Merge pull request #9 from modal-labs/timmy/mrope-positions-on-gpu

timmy-feng · web-flow · commit c40099a8da7c · 2025-08-21T12:45:27.000-04:00
remove mrope position sync
diff --git a/python/sglang/srt/model_executor/forward_batch_info.py b/python/sglang/srt/model_executor/forward_batch_info.py
@@ -513,24 +513,23 @@ def _compute_mrope_positions(
         for batch_idx in range(batch_size):
             mm_input = batch.multimodal_inputs[batch_idx]
             if self.forward_mode.is_decode():
-                mrope_position_deltas = (
-                    [0]
-                    if mm_input is None
-                    else flatten_nested_list(mm_input.mrope_position_delta.tolist())
-                )
-                next_input_positions = []
-                for mrope_position_delta in mrope_position_deltas:
-                    # batched deltas needs to be processed separately
-                    # Convert list of lists to tensor with shape [3, seq_len]

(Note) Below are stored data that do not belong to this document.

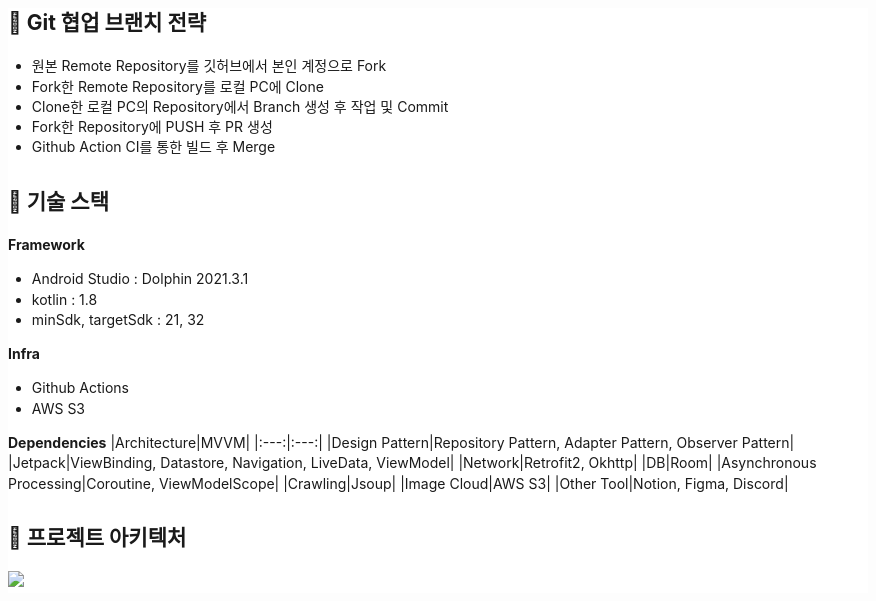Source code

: ## :herb: Git 협업 브랜치 전략
* 원본 Remote Repository를 깃허브에서 본인 계정으로 Fork
* Fork한 Remote Repository를 로컬 PC에 Clone
* Clone한 로컬 PC의 Repository에서 Branch 생성 후 작업 및 Commit
* Fork한 Repository에 PUSH 후 PR 생성
* Github Action CI를 통한 빌드 후 Merge        

## 📍 기술 스택
**Framework**
- Android Studio : Dolphin 2021.3.1
- kotlin : 1.8
- minSdk, targetSdk : 21, 32

**Infra**
- Github Actions
- AWS S3 

**Dependencies**
|Architecture|MVVM|
|:---:|:---:|
|Design Pattern|Repository Pattern, Adapter Pattern, Observer Pattern|
|Jetpack|ViewBinding, Datastore, Navigation, LiveData, ViewModel|
|Network|Retrofit2, Okhttp|
|DB|Room|
|Asynchronous Processing|Coroutine, ViewModelScope|
|Crawling|Jsoup|
|Image Cloud|AWS S3|
|Other Tool|Notion, Figma, Discord|
                                                    
## :moyai: 프로젝트 아키텍처
<img width="800" src="https://user-images.githubusercontent.com/87487149/219460010-334f5f80-21a0-4747-a4d9-16ca25d2f208.jpg">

-                    next_input_positions += [
-                        MRotaryEmbedding.get_next_input_positions(
-                            mrope_position_delta,
-                            int(self.seq_lens[batch_idx]) - 1,
-                            int(self.seq_lens[batch_idx]),
-                        )
-                    ]
                 # 3 * N
-                mrope_positions_list[batch_idx] = torch.cat(next_input_positions, dim=1)
+                if mm_input is None:
+                    mrope_positions_list[batch_idx] = torch.full(
+                        (3, 1),
+                        self.seq_lens[batch_idx] - 1,
+                        dtype=torch.int64,
+                        device=model_runner.device,
+                    )
+                else:
+                    mrope_position_deltas = (
+                        mm_input.mrope_position_delta
+                        .flatten()
+                        .to(model_runner.device, non_blocking=True)
+                    )
+                    mrope_positions_list[batch_idx] = (
+                        mrope_position_deltas + self.seq_lens[batch_idx] - 1
+                    ).unsqueeze(0).repeat(3, 1)
             elif self.forward_mode.is_extend():
                 extend_seq_len, extend_prefix_len = (
                     batch.extend_seq_lens[batch_idx],